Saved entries

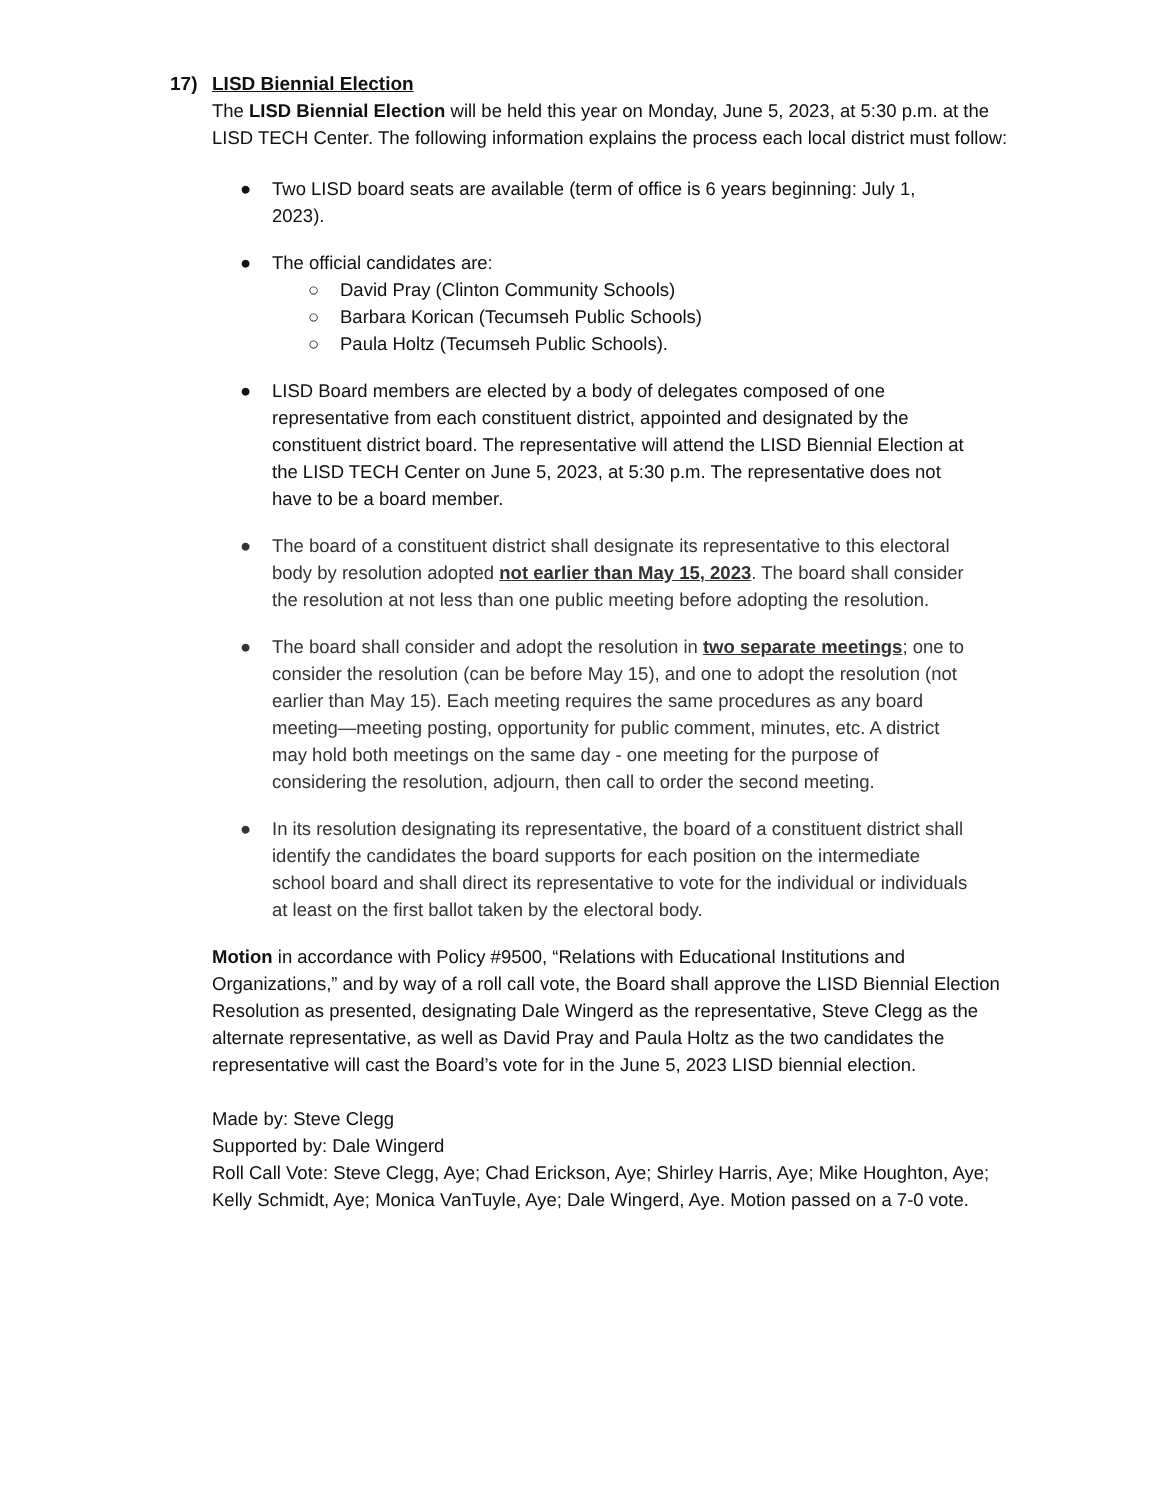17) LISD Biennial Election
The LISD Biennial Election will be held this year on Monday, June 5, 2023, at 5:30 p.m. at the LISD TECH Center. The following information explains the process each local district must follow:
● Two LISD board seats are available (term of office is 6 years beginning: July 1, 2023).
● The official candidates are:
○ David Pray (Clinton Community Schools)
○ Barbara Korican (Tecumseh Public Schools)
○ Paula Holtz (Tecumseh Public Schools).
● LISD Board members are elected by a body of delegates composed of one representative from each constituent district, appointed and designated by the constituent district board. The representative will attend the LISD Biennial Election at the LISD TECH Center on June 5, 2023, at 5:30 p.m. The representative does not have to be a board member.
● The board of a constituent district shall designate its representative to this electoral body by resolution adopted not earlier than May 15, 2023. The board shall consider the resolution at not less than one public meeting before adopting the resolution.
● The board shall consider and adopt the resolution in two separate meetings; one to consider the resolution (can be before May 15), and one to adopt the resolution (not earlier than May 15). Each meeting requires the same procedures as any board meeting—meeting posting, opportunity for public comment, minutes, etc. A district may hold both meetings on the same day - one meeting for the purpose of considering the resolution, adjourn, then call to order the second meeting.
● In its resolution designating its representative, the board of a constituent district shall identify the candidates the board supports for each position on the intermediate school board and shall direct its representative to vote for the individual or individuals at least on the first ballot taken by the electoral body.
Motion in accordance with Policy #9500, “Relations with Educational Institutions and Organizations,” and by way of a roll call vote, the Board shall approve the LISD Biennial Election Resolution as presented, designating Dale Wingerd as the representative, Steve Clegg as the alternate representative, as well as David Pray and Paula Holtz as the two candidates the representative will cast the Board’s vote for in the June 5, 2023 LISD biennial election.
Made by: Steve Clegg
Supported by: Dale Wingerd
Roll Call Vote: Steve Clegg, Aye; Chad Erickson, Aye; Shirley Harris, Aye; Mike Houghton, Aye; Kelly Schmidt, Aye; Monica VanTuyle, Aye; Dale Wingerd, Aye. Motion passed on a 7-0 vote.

- What is being asked -
Provide an exact copy of only the lines from the beginning of the entries through the line containing "adopting the resolution.", both ends included, with no pictures.

- Written response -
17) LISD Biennial Election
The LISD Biennial Election will be held this year on Monday, June 5, 2023, at 5:30 p.m. at the LISD TECH Center. The following information explains the process each local district must follow:
● Two LISD board seats are available (term of office is 6 years beginning: July 1, 2023).
● The official candidates are:
○ David Pray (Clinton Community Schools)
○ Barbara Korican (Tecumseh Public Schools)
○ Paula Holtz (Tecumseh Public Schools).
● LISD Board members are elected by a body of delegates composed of one representative from each constituent district, appointed and designated by the constituent district board. The representative will attend the LISD Biennial Election at the LISD TECH Center on June 5, 2023, at 5:30 p.m. The representative does not have to be a board member.
● The board of a constituent district shall designate its representative to this electoral body by resolution adopted not earlier than May 15, 2023. The board shall consider the resolution at not less than one public meeting before adopting the resolution.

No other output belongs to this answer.